The district hopes to use these borrowed billions to build “[n]ew and more efficient security technology, 14 new replacement school buildings, 10 new facilities, renovated natatoriums and school-community hubs,” among other things. Administrators reason that now is the time to go deep into debt, with Dallas ISD’s superintendent saying: “It’s a great opportunity now… and the cost of interest rates being so low, here’s a great opportunity to get authorization–and we can adjust going forward.”
But while interest rates may indeed be low, there are a few reasons why now might not be the right time for a massive bond package.
First, the district is already deeply in debt. According to the Bond Review Board’s Searchable Debt Database, Dallas ISD’s debt totals more than $4 billion or a staggering $26,100 owed for every student enrolled. The district should focus on paying down its existing debt before asking voters to support putting more on the taxpayer credit card.

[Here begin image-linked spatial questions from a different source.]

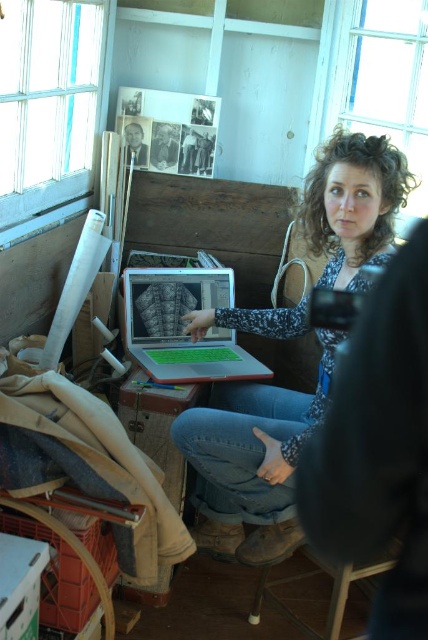
Question: Based on their relative distances, which object is nearer to the silver metallic laptop at center?

Choices:
 (A) matte gray sweater at center
 (B) matte black laptop at center
 (C) wooden stool at lower center

Answer: (A)

Question: Is matte gray sweater at center bigger than matte black laptop at center?

Choices:
 (A) no
 (B) yes

Answer: (B)

Question: Is matte gray sweater at center below black glossy portrait at upper left?

Choices:
 (A) yes
 (B) no

Answer: (A)

Question: Which of the following is the farthest from the observer?

Choices:
 (A) (139, 132)
 (B) (338, 150)

Answer: (A)

Question: Which of the following is the closest to the observer?

Choices:
 (A) (127, 140)
 (B) (336, 612)

Answer: (B)

Question: Does silver metallic laptop at center appear on the right side of wooden stool at lower center?

Choices:
 (A) yes
 (B) no

Answer: (B)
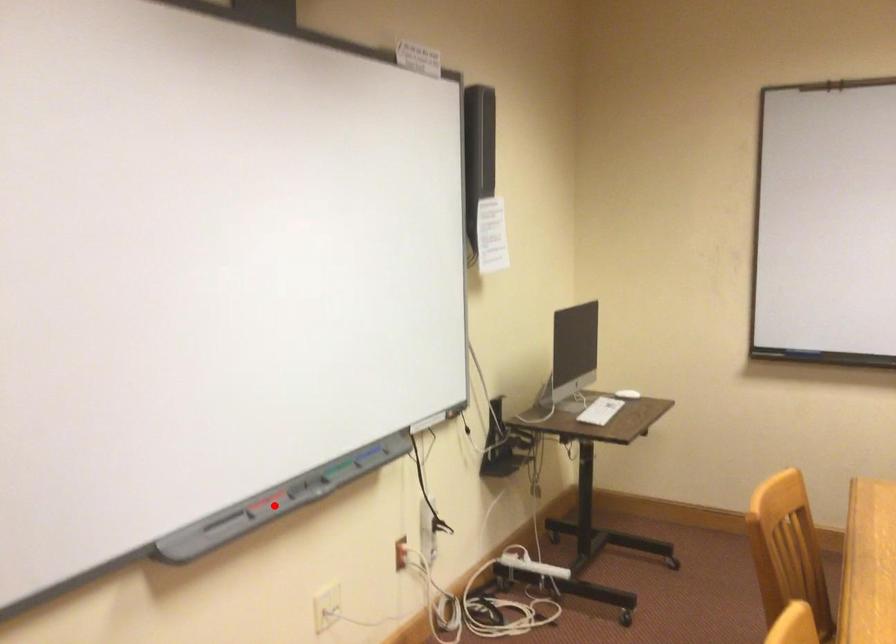
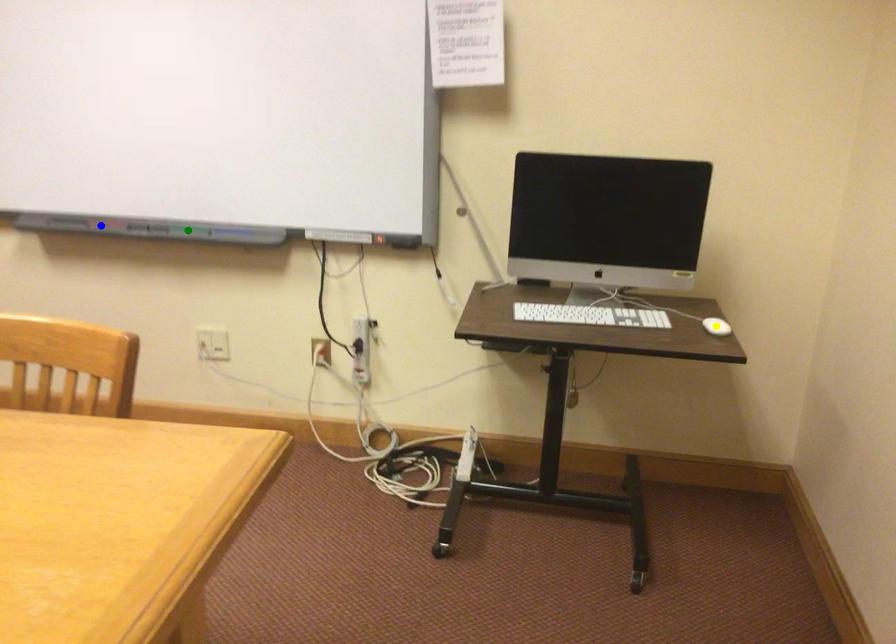
Question: I am providing you with two images of the same scene from different viewpoints. A red point is marked on the first image. You are given multiple points on the second image. Which point in image 2 represents the same 3d spot as the red point in image 1?

Choices:
 (A) blue point
 (B) yellow point
 (C) green point

Answer: (A)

Second, any new issuance will put upon beleaguered taxpayers. While officials have said that “the district’s tax rate would not change because of the bond,” the fact is that there’s no such thing as a free lunch. By holding the tax rate steady (instead of lowering it as they should), officials will force a homeowner’s tax bill to go up because of soaring appraisals. Bigger tax bills are the last thing anyone needs right now.
Lastly, the Metroplex economy is struggling. According to the Bureau of Labor Statistics, the unemployment rate in the Dallas-Fort Worth area was 12.8 percent as of April 2020. Joblessness in specific counties was: 12.2 percent in Collin County; 12.9 percent in Dallas County; 12.9 percent in Denton County; 13.5 percent in Tarrant County. These elevated unemployment rates suggest that the public isn’t in a position to take on new financial obligations.
Source: Bureau of Labor Statistics
Given all that’s unfolded in 2020, it’s clear that now is not the time for record-breaking bond packages or the bigger tax burdens that come along with them.